Salarium, 230million BCE- ongoing, Irish, English, French and German rock salt. Installation as part of Borderlines, Talbot Rice Gallery, 2019

Salarium, 230 million BCE- ongoing, French and German rock salt. Installed as part of Periodical Review #7, Pallas Projects, 2017. photo cred. Des Moriarty

‘The Zechstein Sea is an ancient body of salt water, now existing as a geological seam of salt extending across Northern Europe from Ireland to Russia. As the seam progresses eastwards and deepens into what was a body of salt water, the mineral content changes and the colour and density of the salt varies: giving rise to brown salt in Ireland; a grey colour in the UK; red and blue in Germany; and white in Poland.
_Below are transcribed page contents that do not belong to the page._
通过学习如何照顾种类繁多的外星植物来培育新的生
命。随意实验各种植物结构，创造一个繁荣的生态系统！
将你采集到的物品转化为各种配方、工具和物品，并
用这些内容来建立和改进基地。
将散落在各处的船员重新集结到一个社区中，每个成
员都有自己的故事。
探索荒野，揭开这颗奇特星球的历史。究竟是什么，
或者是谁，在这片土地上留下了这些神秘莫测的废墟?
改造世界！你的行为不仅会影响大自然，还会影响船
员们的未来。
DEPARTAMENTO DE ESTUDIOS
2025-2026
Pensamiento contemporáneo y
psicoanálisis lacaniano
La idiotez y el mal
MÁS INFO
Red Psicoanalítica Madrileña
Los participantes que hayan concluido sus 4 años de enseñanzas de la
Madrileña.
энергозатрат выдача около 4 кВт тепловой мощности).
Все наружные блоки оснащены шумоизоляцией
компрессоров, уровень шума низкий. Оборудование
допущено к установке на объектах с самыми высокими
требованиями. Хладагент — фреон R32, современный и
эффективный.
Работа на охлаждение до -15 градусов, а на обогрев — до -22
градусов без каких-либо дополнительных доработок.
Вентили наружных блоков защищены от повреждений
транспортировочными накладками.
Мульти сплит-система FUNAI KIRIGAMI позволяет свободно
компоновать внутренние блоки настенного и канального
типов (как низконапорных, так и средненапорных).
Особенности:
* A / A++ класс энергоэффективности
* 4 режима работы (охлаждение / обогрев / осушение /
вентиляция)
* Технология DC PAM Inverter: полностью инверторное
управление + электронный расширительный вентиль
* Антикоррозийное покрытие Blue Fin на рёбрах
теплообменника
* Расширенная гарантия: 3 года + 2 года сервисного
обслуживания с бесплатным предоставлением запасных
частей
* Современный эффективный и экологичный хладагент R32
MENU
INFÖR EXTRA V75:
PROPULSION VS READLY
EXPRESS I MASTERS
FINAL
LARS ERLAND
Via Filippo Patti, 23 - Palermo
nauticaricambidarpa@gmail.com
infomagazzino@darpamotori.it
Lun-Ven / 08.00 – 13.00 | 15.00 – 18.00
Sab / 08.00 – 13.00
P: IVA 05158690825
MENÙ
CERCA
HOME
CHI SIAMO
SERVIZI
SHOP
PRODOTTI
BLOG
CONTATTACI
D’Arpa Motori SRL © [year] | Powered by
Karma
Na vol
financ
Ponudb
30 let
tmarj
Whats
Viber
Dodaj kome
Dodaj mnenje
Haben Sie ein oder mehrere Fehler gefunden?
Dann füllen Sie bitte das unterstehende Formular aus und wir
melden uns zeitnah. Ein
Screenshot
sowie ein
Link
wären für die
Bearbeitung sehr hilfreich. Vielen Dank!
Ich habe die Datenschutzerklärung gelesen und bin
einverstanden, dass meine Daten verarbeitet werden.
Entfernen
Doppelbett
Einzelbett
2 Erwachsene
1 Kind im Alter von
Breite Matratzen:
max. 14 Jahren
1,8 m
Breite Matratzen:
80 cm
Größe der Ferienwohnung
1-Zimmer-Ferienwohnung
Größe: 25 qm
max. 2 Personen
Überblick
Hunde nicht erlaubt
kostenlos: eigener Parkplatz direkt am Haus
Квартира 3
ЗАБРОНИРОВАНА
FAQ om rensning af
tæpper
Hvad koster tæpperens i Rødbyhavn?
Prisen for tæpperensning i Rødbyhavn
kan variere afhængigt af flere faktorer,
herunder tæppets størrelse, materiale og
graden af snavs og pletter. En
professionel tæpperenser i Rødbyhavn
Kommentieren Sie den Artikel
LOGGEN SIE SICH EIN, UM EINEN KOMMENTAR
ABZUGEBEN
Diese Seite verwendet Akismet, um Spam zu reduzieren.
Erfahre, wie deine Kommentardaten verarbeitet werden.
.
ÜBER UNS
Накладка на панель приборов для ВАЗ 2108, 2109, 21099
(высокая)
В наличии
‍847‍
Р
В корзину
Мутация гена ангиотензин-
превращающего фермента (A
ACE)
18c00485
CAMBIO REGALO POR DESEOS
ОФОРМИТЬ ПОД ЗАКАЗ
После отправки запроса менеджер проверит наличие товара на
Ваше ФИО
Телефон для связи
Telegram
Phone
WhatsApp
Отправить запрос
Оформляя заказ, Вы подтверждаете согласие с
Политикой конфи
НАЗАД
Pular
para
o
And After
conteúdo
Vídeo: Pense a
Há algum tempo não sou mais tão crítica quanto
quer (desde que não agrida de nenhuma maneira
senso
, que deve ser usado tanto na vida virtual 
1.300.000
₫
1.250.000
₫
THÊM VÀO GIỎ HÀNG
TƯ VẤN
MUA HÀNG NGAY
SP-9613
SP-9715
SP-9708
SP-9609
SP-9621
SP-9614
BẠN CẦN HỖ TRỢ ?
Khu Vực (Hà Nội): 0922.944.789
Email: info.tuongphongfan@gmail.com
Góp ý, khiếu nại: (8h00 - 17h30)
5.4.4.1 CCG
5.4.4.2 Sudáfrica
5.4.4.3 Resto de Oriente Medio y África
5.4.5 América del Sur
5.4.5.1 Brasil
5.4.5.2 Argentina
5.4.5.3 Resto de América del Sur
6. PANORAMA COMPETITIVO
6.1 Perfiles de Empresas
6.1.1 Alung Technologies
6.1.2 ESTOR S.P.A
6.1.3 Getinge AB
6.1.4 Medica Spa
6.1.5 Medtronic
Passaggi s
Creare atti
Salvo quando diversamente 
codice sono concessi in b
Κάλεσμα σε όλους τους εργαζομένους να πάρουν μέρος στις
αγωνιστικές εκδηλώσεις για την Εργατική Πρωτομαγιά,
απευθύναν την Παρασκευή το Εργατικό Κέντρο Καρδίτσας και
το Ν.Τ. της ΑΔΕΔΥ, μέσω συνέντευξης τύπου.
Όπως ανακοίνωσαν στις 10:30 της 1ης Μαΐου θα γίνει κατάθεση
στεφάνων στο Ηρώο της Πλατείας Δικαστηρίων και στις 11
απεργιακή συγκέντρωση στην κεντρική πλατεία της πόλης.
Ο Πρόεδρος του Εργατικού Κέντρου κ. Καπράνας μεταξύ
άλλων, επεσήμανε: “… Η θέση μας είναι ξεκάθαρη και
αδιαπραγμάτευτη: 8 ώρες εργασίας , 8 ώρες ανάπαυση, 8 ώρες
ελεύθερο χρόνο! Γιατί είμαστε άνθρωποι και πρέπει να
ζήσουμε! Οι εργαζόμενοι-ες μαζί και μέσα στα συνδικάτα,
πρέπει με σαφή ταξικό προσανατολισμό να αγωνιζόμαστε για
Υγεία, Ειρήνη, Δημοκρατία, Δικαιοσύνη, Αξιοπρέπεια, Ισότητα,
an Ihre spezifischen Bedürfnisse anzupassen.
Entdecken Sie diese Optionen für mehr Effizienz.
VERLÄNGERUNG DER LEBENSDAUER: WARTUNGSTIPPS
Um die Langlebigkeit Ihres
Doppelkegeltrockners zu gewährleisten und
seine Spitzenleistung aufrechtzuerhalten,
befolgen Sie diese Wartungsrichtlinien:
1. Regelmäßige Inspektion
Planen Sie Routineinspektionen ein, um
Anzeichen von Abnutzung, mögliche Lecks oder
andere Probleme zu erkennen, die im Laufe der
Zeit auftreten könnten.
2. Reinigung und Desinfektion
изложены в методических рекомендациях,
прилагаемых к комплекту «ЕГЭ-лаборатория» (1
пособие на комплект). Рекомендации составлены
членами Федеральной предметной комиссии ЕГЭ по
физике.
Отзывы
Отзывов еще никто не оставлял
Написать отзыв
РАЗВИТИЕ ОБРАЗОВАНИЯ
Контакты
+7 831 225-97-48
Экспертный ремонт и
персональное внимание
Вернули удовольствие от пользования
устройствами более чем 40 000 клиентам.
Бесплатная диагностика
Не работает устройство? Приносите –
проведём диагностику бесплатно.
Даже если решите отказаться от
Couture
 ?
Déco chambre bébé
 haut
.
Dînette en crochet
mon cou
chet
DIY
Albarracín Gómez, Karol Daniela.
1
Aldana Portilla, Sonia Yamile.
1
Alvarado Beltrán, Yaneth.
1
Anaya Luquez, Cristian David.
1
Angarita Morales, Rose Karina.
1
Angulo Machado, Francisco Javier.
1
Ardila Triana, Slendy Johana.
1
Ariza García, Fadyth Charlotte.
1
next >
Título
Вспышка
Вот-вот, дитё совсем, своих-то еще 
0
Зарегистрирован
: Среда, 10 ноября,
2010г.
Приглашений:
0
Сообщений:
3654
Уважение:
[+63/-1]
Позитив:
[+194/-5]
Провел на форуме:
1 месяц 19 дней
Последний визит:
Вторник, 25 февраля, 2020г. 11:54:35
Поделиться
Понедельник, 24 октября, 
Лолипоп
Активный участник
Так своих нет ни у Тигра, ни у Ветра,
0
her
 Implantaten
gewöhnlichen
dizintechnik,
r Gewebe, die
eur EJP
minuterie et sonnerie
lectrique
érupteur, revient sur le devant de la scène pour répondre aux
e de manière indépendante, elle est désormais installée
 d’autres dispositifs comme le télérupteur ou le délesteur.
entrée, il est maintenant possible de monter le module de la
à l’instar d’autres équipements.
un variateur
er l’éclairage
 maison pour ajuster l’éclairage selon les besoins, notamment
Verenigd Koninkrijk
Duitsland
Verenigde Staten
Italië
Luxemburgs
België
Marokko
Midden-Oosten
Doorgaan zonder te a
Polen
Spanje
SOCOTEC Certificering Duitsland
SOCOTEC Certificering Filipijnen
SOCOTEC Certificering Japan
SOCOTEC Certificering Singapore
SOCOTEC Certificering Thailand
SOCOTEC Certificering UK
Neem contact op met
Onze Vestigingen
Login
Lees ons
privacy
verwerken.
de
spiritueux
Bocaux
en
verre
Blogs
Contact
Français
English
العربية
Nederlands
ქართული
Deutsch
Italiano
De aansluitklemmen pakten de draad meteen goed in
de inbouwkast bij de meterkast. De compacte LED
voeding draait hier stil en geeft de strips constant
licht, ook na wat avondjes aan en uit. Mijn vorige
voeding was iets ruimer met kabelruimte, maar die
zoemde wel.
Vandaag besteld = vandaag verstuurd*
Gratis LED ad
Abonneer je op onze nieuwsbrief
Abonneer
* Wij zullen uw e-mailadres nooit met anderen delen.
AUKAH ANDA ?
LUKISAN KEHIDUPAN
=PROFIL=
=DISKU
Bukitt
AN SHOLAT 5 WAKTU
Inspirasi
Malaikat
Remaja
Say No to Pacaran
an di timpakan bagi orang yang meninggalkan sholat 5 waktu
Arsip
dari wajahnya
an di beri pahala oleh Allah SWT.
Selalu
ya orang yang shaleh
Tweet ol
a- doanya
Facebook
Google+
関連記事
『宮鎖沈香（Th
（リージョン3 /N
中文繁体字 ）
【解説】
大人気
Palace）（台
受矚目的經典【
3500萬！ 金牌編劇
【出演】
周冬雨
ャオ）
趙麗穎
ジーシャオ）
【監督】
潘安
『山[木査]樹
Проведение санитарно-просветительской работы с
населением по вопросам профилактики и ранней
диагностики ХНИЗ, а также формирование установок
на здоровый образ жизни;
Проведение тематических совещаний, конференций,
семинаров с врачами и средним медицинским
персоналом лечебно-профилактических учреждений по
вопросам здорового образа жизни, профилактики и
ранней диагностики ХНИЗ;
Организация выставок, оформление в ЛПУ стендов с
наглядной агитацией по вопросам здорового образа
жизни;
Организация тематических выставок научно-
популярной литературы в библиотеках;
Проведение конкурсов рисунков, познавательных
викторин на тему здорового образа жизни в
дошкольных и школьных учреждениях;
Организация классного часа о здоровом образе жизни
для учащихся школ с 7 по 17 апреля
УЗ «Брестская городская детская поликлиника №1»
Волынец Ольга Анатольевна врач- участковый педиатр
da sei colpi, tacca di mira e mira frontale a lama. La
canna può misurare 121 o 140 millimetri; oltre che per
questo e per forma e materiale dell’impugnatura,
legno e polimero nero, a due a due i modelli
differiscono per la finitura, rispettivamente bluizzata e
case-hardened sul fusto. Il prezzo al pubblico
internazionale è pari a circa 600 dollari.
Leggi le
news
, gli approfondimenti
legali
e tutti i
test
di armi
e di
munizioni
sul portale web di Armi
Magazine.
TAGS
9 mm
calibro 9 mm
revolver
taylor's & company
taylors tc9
As part of an ongoing project I have been creating carvings from rocks found in salt mines acrosss Europe tapping into this seam. These vessels range from a roughly hewn rock to a finely carved bowl; they are a manifestation of this ancient sea, an enduring connection that defies contemporary borders and nation states. At the same time, the forms reflect their simple origins in the collosal power of today’s mining industry: the digging out of the earth and the hollows that remain.

Salt is hygroscopic by nature. It has a need to absorb water, in essence to return to being the sea. Given this property, the vessels are unusable objects. Rather they are hosts, a symbol of openness and a meditation on the extraordinary world of little things, conveying the idea of the sea contained in a salt crystal.’